━━━━━ Data
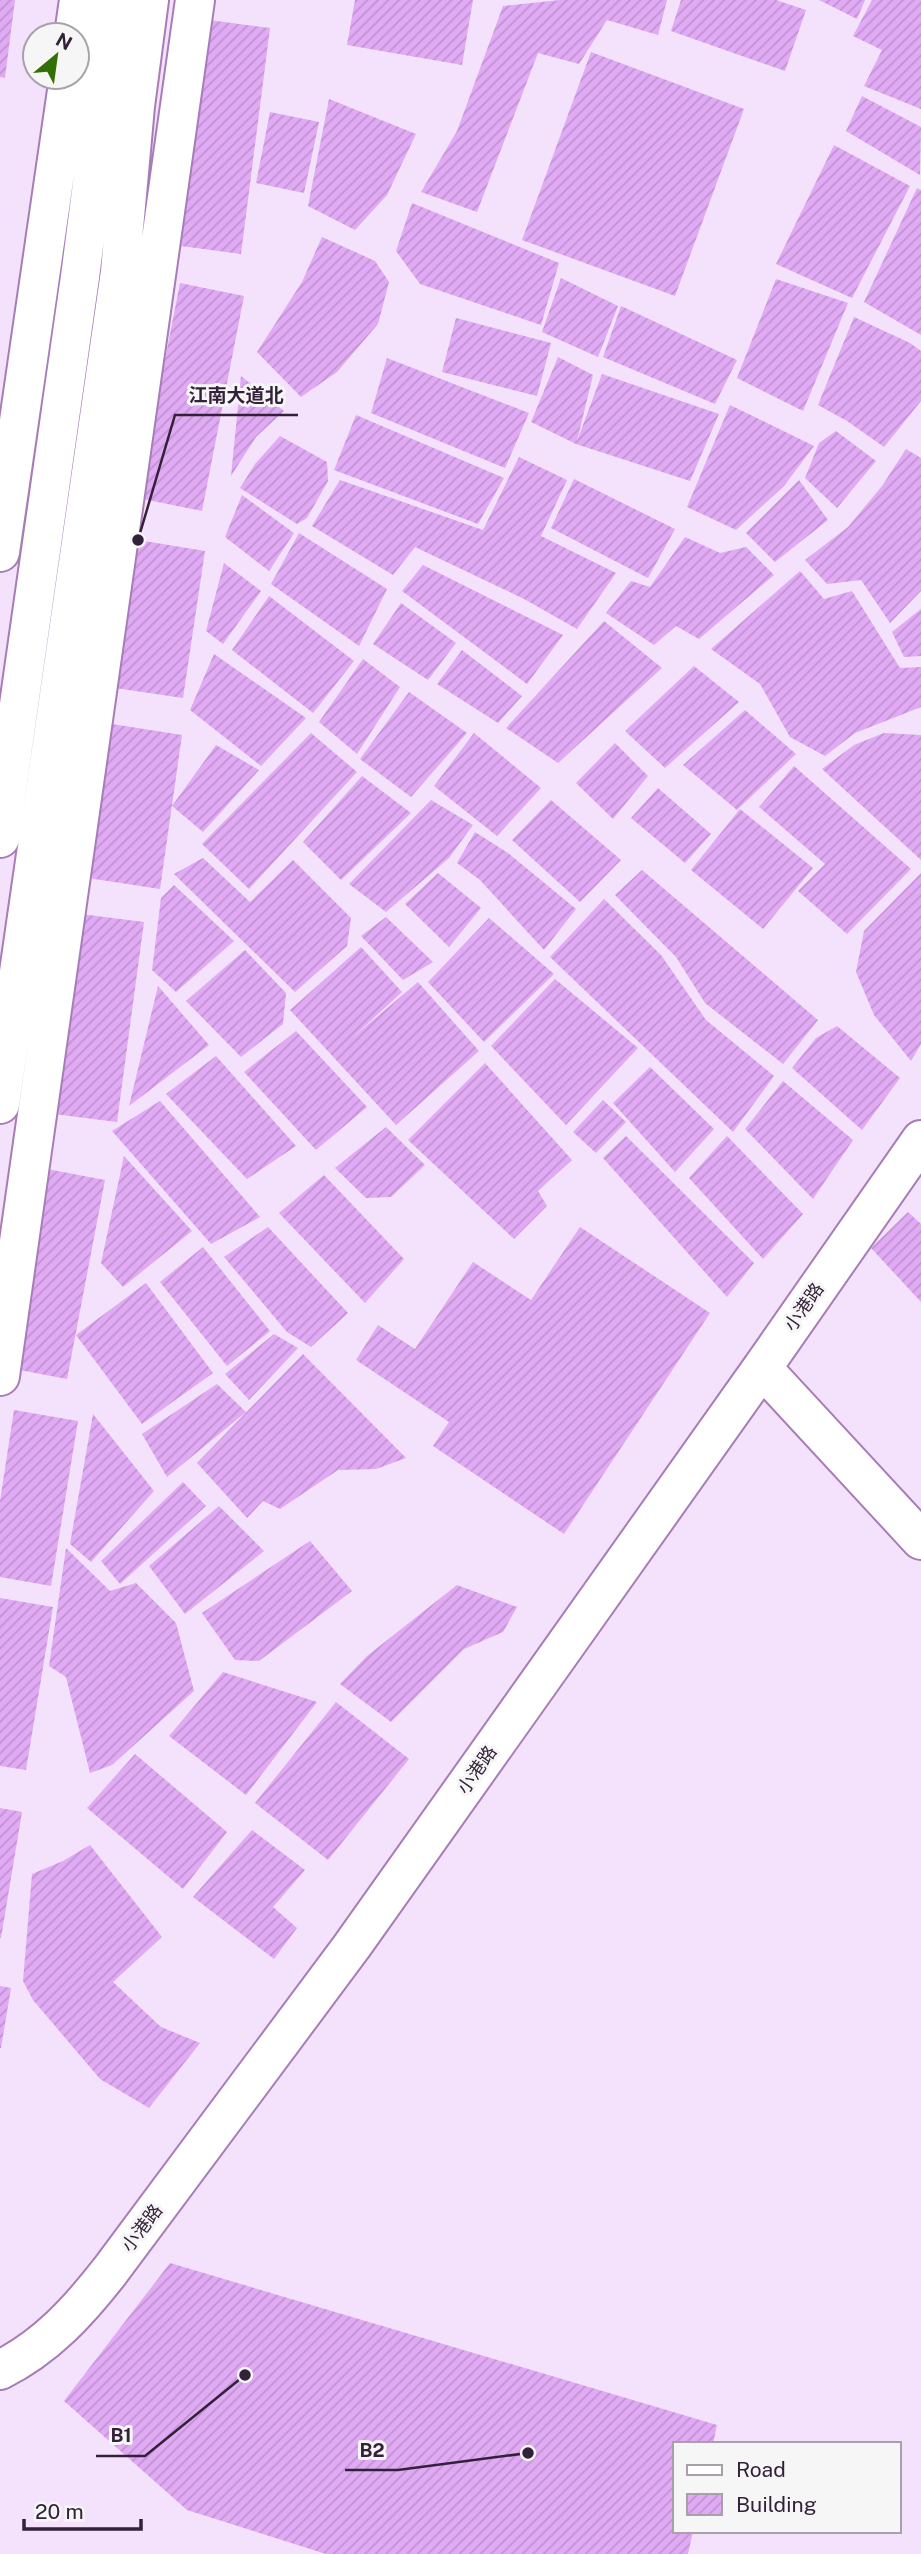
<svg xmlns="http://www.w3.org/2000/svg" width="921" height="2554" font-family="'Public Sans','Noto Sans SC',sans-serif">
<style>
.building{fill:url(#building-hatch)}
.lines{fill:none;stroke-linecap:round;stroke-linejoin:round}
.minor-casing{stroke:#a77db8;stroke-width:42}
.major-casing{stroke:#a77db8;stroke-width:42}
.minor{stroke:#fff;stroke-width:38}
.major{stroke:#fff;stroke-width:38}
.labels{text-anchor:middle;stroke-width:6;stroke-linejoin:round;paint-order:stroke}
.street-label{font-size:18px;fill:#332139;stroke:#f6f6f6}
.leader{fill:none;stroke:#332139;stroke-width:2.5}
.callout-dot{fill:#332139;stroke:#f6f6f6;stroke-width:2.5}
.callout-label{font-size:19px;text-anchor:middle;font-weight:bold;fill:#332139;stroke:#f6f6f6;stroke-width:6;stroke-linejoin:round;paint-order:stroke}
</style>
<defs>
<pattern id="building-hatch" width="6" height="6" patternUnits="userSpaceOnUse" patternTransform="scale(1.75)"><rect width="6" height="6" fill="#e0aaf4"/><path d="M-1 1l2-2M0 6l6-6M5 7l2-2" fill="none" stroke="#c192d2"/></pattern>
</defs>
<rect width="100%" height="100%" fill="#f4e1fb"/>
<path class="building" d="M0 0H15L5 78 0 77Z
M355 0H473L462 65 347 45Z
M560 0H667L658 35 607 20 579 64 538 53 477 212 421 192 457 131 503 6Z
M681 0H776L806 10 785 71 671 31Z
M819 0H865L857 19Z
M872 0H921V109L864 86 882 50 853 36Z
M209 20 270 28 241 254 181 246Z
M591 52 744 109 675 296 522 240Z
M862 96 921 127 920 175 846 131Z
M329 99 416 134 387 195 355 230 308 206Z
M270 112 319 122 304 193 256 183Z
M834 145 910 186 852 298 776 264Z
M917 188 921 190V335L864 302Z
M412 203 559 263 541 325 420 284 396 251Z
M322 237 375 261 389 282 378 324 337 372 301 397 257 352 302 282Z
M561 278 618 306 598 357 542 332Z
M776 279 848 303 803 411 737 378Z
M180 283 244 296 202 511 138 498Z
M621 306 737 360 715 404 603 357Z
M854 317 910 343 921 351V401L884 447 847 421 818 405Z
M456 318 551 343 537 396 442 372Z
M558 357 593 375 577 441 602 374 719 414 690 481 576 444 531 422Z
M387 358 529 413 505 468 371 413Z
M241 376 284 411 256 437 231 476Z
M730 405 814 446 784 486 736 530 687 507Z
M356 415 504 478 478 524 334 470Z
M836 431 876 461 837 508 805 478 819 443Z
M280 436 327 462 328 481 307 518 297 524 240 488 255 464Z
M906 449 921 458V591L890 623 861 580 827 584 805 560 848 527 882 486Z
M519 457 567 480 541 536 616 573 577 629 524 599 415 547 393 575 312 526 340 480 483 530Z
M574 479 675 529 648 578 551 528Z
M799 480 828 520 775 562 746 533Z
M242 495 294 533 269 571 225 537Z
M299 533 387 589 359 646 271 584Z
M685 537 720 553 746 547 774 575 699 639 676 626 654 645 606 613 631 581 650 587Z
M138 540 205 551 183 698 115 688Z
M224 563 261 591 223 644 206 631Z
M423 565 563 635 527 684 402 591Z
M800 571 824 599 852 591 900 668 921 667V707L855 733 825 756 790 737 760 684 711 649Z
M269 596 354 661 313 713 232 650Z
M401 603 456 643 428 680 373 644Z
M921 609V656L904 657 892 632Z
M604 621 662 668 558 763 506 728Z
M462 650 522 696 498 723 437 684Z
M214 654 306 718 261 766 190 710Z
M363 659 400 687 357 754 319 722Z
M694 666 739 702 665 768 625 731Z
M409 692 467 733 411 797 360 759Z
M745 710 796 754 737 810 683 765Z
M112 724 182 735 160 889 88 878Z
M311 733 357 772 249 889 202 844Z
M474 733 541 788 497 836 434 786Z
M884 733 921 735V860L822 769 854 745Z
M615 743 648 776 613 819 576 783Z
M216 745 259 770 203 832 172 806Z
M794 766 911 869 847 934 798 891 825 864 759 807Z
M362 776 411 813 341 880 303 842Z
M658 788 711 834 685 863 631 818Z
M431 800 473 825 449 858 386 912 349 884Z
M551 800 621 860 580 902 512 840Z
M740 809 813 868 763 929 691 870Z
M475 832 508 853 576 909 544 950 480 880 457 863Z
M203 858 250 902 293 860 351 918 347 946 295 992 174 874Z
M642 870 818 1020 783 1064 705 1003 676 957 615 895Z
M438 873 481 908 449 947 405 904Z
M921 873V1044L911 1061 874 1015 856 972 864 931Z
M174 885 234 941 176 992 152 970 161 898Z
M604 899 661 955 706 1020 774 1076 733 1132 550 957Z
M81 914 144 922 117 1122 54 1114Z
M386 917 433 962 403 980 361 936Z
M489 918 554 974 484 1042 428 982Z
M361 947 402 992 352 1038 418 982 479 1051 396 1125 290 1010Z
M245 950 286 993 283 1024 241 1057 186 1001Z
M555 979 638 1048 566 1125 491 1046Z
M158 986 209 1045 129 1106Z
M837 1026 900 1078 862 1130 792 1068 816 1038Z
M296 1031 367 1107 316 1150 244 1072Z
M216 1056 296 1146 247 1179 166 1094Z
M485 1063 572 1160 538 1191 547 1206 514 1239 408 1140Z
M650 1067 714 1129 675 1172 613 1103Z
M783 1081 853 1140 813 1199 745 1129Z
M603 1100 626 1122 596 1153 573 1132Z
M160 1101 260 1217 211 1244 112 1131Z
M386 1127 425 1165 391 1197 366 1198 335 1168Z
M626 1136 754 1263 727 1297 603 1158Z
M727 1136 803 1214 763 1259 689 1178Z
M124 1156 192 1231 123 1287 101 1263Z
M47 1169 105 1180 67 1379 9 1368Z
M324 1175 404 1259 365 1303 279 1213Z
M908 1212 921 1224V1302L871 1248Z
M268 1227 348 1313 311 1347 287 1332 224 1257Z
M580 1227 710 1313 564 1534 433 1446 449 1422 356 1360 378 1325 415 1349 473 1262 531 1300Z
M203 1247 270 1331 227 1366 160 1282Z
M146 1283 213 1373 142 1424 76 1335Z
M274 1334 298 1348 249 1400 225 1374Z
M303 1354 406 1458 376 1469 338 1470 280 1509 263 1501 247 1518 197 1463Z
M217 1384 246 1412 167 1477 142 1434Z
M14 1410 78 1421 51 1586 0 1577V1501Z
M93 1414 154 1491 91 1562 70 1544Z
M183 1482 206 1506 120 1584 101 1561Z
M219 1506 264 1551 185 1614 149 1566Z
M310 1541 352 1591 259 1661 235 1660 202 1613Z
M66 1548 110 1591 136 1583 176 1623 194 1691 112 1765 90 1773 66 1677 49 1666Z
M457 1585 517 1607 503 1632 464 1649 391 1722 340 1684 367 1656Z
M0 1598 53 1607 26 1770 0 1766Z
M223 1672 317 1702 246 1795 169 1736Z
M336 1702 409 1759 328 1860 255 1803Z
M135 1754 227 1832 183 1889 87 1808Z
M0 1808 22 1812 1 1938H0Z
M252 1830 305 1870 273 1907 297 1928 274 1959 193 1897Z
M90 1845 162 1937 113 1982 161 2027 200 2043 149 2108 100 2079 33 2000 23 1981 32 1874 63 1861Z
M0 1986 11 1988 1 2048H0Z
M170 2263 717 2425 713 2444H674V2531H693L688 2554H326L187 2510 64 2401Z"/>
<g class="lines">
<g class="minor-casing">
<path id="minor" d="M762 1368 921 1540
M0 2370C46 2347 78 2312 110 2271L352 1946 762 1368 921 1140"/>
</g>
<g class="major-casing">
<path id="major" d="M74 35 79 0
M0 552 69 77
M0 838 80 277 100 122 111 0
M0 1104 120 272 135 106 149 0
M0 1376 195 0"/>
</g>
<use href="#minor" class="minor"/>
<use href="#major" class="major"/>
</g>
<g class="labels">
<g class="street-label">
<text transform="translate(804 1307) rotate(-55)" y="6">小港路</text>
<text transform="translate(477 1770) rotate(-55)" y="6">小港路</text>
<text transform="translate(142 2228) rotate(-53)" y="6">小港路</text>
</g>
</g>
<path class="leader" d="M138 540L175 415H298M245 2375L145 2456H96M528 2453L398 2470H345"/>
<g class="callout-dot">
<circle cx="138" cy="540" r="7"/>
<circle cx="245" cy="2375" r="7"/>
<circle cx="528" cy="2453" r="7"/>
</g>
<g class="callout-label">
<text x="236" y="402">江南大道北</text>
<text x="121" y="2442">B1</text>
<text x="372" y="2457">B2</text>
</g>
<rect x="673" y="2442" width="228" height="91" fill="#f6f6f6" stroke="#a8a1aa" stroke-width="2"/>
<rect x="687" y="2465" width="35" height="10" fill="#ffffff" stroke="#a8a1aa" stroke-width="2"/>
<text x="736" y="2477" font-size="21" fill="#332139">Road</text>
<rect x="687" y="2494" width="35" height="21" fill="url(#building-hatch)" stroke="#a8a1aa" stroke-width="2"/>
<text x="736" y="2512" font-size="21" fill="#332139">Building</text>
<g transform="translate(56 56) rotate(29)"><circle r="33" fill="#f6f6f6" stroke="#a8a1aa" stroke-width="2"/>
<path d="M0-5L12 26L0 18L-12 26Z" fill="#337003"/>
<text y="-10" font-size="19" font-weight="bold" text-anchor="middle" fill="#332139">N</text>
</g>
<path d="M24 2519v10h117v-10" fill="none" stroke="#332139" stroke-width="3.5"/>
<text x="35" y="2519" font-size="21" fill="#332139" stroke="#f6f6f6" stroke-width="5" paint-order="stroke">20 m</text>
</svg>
━━━━━━━━━━
## Work request
Every line above that carries the string "lines" should be copied.

## Output for this task
.lines{fill:none;stroke-linecap:round;stroke-linejoin:round}
<g class="lines">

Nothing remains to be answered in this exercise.